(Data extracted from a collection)
===

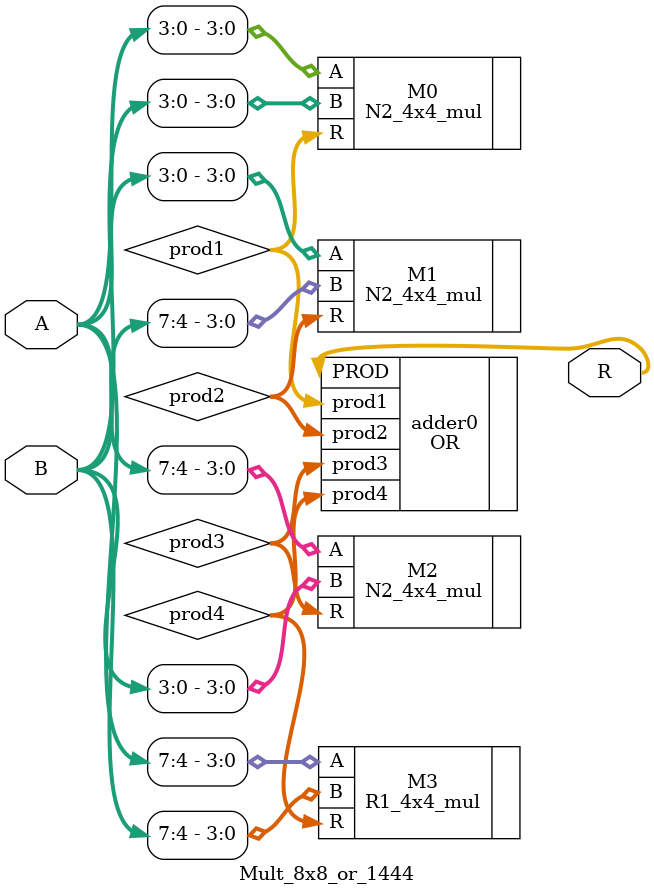
<source format=v>
module Mult_8x8_or_1444(
input [7:0] A,
input [7:0] B,
output [15:0]R
);
wire [7:0]prod1;
wire [7:0]prod2;
wire [7:0]prod3;
wire [7:0]prod4;

N2_4x4_mul M0(.A(A[3:0]),.B(B[3:0]),.R(prod1));
N2_4x4_mul M1(.A(A[3:0]),.B(B[7:4]),.R(prod2));
N2_4x4_mul M2(.A(A[7:4]),.B(B[3:0]),.R(prod3));
R1_4x4_mul M3(.A(A[7:4]),.B(B[7:4]),.R(prod4));
OR adder0(.prod1(prod1),.prod2(prod2),.prod3(prod3),.prod4(prod4),.PROD(R));
endmodule

</source>
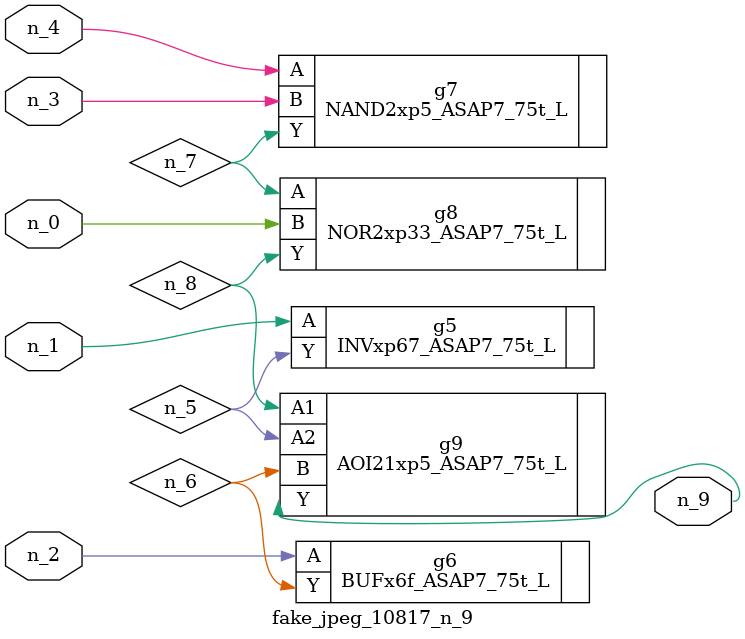
<source format=v>
module fake_jpeg_10817_n_9 (n_3, n_2, n_1, n_0, n_4, n_9);

input n_3;
input n_2;
input n_1;
input n_0;
input n_4;

output n_9;

wire n_8;
wire n_6;
wire n_5;
wire n_7;

INVxp67_ASAP7_75t_L g5 ( 
.A(n_1),
.Y(n_5)
);

BUFx6f_ASAP7_75t_L g6 ( 
.A(n_2),
.Y(n_6)
);

NAND2xp5_ASAP7_75t_L g7 ( 
.A(n_4),
.B(n_3),
.Y(n_7)
);

NOR2xp33_ASAP7_75t_L g8 ( 
.A(n_7),
.B(n_0),
.Y(n_8)
);

AOI21xp5_ASAP7_75t_L g9 ( 
.A1(n_8),
.A2(n_5),
.B(n_6),
.Y(n_9)
);


endmodule
</source>
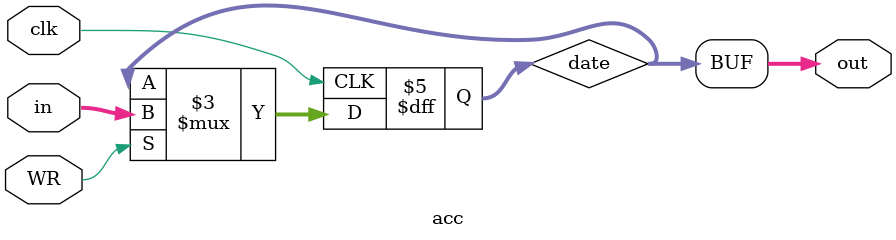
<source format=v>
module acc(clk,WR,in,out);
	input clk,WR;
	input[15:0]in;
	output[15:0]out;
	
	reg[15:0]date;
	initial begin
		date<=0;
	end
	
	assign out=date;
	
	always@(negedge clk)
	begin
		if(WR)date<=in;
	end
	

endmodule
</source>
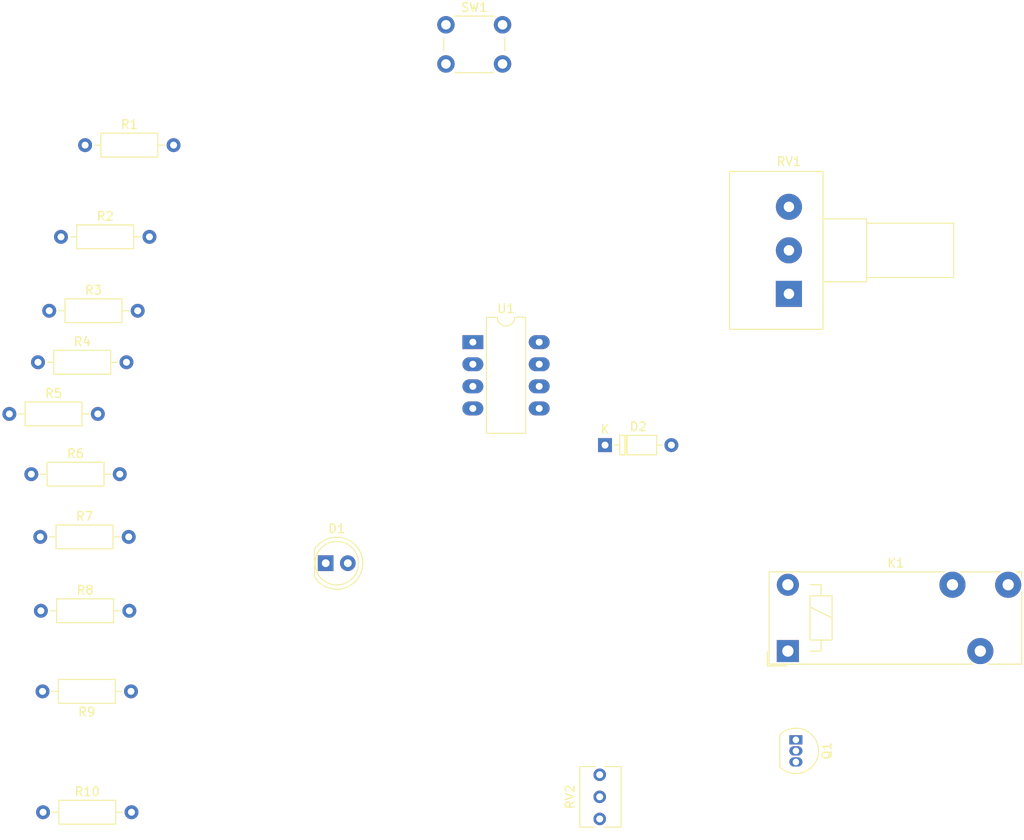
<source format=kicad_pcb>
(kicad_pcb
	(version 20240108)
	(generator "pcbnew")
	(generator_version "8.0")
	(general
		(thickness 1.6)
		(legacy_teardrops no)
	)
	(paper "A4")
	(layers
		(0 "F.Cu" signal)
		(31 "B.Cu" signal)
		(32 "B.Adhes" user "B.Adhesive")
		(33 "F.Adhes" user "F.Adhesive")
		(34 "B.Paste" user)
		(35 "F.Paste" user)
		(36 "B.SilkS" user "B.Silkscreen")
		(37 "F.SilkS" user "F.Silkscreen")
		(38 "B.Mask" user)
		(39 "F.Mask" user)
		(40 "Dwgs.User" user "User.Drawings")
		(41 "Cmts.User" user "User.Comments")
		(42 "Eco1.User" user "User.Eco1")
		(43 "Eco2.User" user "User.Eco2")
		(44 "Edge.Cuts" user)
		(45 "Margin" user)
		(46 "B.CrtYd" user "B.Courtyard")
		(47 "F.CrtYd" user "F.Courtyard")
		(48 "B.Fab" user)
		(49 "F.Fab" user)
		(50 "User.1" user)
		(51 "User.2" user)
		(52 "User.3" user)
		(53 "User.4" user)
		(54 "User.5" user)
		(55 "User.6" user)
		(56 "User.7" user)
		(57 "User.8" user)
		(58 "User.9" user)
	)
	(setup
		(pad_to_mask_clearance 0)
		(allow_soldermask_bridges_in_footprints no)
		(pcbplotparams
			(layerselection 0x00010fc_ffffffff)
			(plot_on_all_layers_selection 0x0000000_00000000)
			(disableapertmacros no)
			(usegerberextensions no)
			(usegerberattributes yes)
			(usegerberadvancedattributes yes)
			(creategerberjobfile yes)
			(dashed_line_dash_ratio 12.000000)
			(dashed_line_gap_ratio 3.000000)
			(svgprecision 4)
			(plotframeref no)
			(viasonmask no)
			(mode 1)
			(useauxorigin no)
			(hpglpennumber 1)
			(hpglpenspeed 20)
			(hpglpendiameter 15.000000)
			(pdf_front_fp_property_popups yes)
			(pdf_back_fp_property_popups yes)
			(dxfpolygonmode yes)
			(dxfimperialunits yes)
			(dxfusepcbnewfont yes)
			(psnegative no)
			(psa4output no)
			(plotreference yes)
			(plotvalue yes)
			(plotfptext yes)
			(plotinvisibletext no)
			(sketchpadsonfab no)
			(subtractmaskfromsilk no)
			(outputformat 1)
			(mirror no)
			(drillshape 1)
			(scaleselection 1)
			(outputdirectory "")
		)
	)
	(net 0 "")
	(net 1 "GND")
	(net 2 "Net-(D1-A)")
	(net 3 "+12V")
	(net 4 "Net-(D2-A)")
	(net 5 "unconnected-(K1-Pad14)")
	(net 6 "unconnected-(K1-Pad12)")
	(net 7 "unconnected-(K1-Pad11)")
	(net 8 "Net-(Q1-B)")
	(net 9 "Net-(U1A-+)")
	(net 10 "Net-(U1A--)")
	(net 11 "/V_out")
	(net 12 "Net-(U1B--)")
	(net 13 "Net-(R6-Pad1)")
	(net 14 "Net-(R7-Pad2)")
	(net 15 "Net-(U1B-+)")
	(net 16 "/V_in")
	(footprint "LED_THT:LED_D5.0mm" (layer "F.Cu") (at 88.22 104.94))
	(footprint "Potentiometer_THT:Potentiometer_Bourns_3266Y_Vertical" (layer "F.Cu") (at 119.69 129.25 90))
	(footprint "Button_Switch_THT:SW_PUSH_6mm_H13mm" (layer "F.Cu") (at 102.03 43.07))
	(footprint "Resistor_THT:R_Axial_DIN0207_L6.3mm_D2.5mm_P10.16mm_Horizontal" (layer "F.Cu") (at 60.59 56.9))
	(footprint "Relay_THT:Relay_1-Form-C_Schrack-RYII_RM3.2mm" (layer "F.Cu") (at 141.3 115.04))
	(footprint "Package_TO_SOT_THT:TO-92_Inline" (layer "F.Cu") (at 142.22 125.24 -90))
	(footprint "Resistor_THT:R_Axial_DIN0207_L6.3mm_D2.5mm_P10.16mm_Horizontal" (layer "F.Cu") (at 55.51 110.41))
	(footprint "Resistor_THT:R_Axial_DIN0207_L6.3mm_D2.5mm_P10.16mm_Horizontal" (layer "F.Cu") (at 57.82 67.44))
	(footprint "Resistor_THT:R_Axial_DIN0207_L6.3mm_D2.5mm_P10.16mm_Horizontal" (layer "F.Cu") (at 65.86 119.67 180))
	(footprint "Resistor_THT:R_Axial_DIN0207_L6.3mm_D2.5mm_P10.16mm_Horizontal" (layer "F.Cu") (at 51.89 87.79))
	(footprint "Diode_THT:D_DO-35_SOD27_P7.62mm_Horizontal" (layer "F.Cu") (at 120.3 91.37))
	(footprint "Resistor_THT:R_Axial_DIN0207_L6.3mm_D2.5mm_P10.16mm_Horizontal" (layer "F.Cu") (at 55.76 133.56))
	(footprint "Resistor_THT:R_Axial_DIN0207_L6.3mm_D2.5mm_P10.16mm_Horizontal" (layer "F.Cu") (at 56.47 75.93))
	(footprint "Resistor_THT:R_Axial_DIN0207_L6.3mm_D2.5mm_P10.16mm_Horizontal" (layer "F.Cu") (at 55.44 101.92))
	(footprint "Resistor_THT:R_Axial_DIN0207_L6.3mm_D2.5mm_P10.16mm_Horizontal" (layer "F.Cu") (at 55.18 81.85))
	(footprint "Resistor_THT:R_Axial_DIN0207_L6.3mm_D2.5mm_P10.16mm_Horizontal" (layer "F.Cu") (at 54.41 94.71))
	(footprint "Package_DIP:CERDIP-8_W7.62mm_SideBrazed_LongPads" (layer "F.Cu") (at 105.12 79.54))
	(footprint "Potentiometer_THT:Potentiometer_Alps_RK163_Single_Horizontal" (layer "F.Cu") (at 141.42 73.99 180))
)
</source>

===

● Your assignment: Search the data for the string "Courtyard" and say how many lines include it, giving only the number.

● Solved problem: 2